Details
2 February 2023
7.00pm-9.00pm
Simon Dell MBE has trekked across the Himalayan plateau, visited the fabled Tibetan city of Lhasa and been to some of the world's highest places. Join him as he recounts his first visit to Nepal just after the death of the Royal Family when few western visitors entered the country. Many of his images are no longer possible to see because of the devastating 2015 earthquake so this is a story of Nepal pre earthquake and the story of Simon's reason for his first visit to the region so many years ago.
This event has been organised by the South West committee.
About the speaker
Simon Dell is currently the Director and Co-ordinator of Moorland Guides with over 16 books to his name. Since retiring as a full-time police constable after 30 years’ service in September 2007, he became a special constabulary volunteer in the Devon and Cornwall Police. He led the volunteer policing teams throughout the Devon and Cornwall area in respect to wildlife crime.
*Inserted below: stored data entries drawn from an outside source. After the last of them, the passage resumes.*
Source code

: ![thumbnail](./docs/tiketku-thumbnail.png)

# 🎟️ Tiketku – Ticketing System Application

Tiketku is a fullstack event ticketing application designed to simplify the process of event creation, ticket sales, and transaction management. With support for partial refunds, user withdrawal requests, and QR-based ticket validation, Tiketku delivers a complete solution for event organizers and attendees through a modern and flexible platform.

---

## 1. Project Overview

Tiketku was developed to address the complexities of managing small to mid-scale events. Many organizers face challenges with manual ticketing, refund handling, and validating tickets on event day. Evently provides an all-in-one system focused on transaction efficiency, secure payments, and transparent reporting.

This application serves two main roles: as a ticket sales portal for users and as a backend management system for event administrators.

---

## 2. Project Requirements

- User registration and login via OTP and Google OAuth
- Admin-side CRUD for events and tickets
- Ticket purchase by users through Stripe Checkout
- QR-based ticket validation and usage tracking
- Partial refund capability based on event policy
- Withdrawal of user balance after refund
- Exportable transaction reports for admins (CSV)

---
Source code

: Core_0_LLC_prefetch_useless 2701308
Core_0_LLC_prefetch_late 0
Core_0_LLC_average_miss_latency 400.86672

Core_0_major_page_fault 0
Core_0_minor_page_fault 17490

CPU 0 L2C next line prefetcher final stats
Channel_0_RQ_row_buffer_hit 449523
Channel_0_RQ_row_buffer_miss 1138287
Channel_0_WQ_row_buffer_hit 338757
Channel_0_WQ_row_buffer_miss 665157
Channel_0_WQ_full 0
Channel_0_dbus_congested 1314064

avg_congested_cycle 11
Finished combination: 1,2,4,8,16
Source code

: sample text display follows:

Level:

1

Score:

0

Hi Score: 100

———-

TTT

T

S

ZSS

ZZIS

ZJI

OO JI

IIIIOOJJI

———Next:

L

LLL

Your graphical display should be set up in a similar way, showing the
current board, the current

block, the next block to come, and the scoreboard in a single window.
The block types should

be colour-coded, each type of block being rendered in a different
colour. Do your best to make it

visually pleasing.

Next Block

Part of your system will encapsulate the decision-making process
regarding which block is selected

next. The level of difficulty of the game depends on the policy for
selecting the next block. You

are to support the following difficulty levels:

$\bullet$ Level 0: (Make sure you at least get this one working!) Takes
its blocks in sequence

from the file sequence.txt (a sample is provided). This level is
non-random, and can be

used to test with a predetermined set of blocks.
He was a member of the Dartmoor Search and Rescue Mountain Service and in 1997 was awarded and MBE for his service.
Simon received the Queen’s Commendation for Bravery in 2003 and shortly after, he received the Daily Mirror Pride of Britain Award and also the Sun newspaper’s Police Bravery Award 2002. In 2009 he was awarded the Anne Frank Educator’s Award for his work with young people who suffer discrimination, this award was presented by Anne Frank’s posthumous-step-sister. In 2014 he was awarded the Lifetime in Policing Award by the Home Office after almost 40 years’ service as both a regular full-time constable and also as a volunteer special constable (having attained the rank of Special Constabulary Assistant Chief Officer). He retired fully from the police service in 2016 after 41 continuous years spanning five separate decades from the 1970s.
He is now a freelance writer having published 20 books on policing as well as Dartmoor Prison, industrial archaeology and Lundy Island. He also writes for various Dartmoor magazines and periodicals as well as the Times Educational Supplement and more recently the BBC Countryfile Magazine. He has written regular features called Dartmoor Curiosities in Dartmoor Magazine.
Simon lives in Tavistock with his wife Shirley and daughter Laura along with grandchildren Maddison and Joseph. When not babysitting grandchildren, his spare time is spent mountaineering both in the UK as well as the Alps and Himalayas, having taken part in several expeditions in Nepal and Tibet to both the north and south sides of Mount Everest and to the summit of nearby Kalar Pathar as well as climbing in the Alps and summiting Mont Blanc. When not found up a mountain he is often found playing in the local town band or with the band of the South Wales Police of which he is a member.